みんな遅く起きて、遅い朝ごはんを食べたので、ランチは特に作らなかった。子供達は昨日のバーベキューの残りのお肉をトーストに挟んで食べ、私は納豆ご飯で済ませた。あまりにもまったりな1日で、長女とゆっくりおしゃべりすることもできた。反抗期だし、私と性格が正反対と言ってもいい長女とは、なかなか難しいことも多い。パパを失った悲しさを真正面から受け止め、今も苦しんでいる長女。私のことをすごく理解してくれて、心優しいけど、警察官のような厳しさもあり、超正論で論破しようとしてくることも多く、家族の中ではダントツ恐れられている存在。今日はくだらない昔話で笑ったり、勉強のこと、友達のことなど結構いっぱい喋れて、喧嘩にもならず、嬉しかった。

ボードゲームをして、庭で三女と簡単なストレッチやエクササイズをして、本当に信じられないくらい平和な時間を過ごした。次女と長男はまたサイクリングへ。
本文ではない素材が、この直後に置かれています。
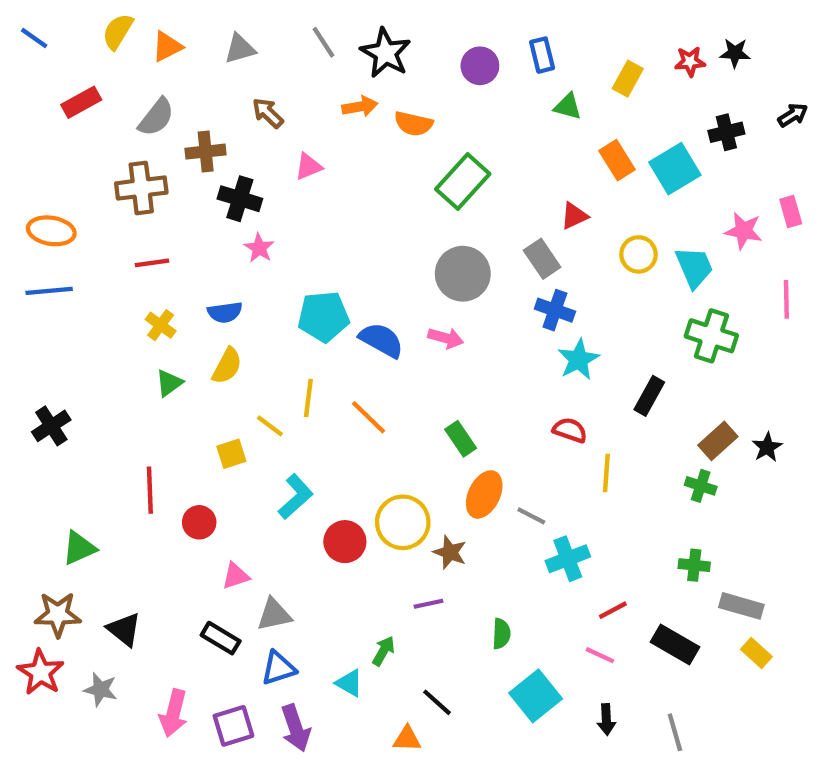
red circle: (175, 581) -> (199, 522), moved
夜ご飯は鳥ミンチでそぼろご飯とお味噌汁とサラダ。お味噌汁にピーマンを入れたら、なんだか昔の母の味を思い出した。

そのあと、みんなでまたゲームして、今日はおしまい。

明日は買い出しに出かける。そして、去年から苦しんでいる肌の痒みがまだ治らないので、薬局に行ってみようと思う。今は、病院に行くのは避けたい気分。

何もしていないのに、同じことの繰り返しの毎日なのに、4月も1週間経とうとしている。信じられない。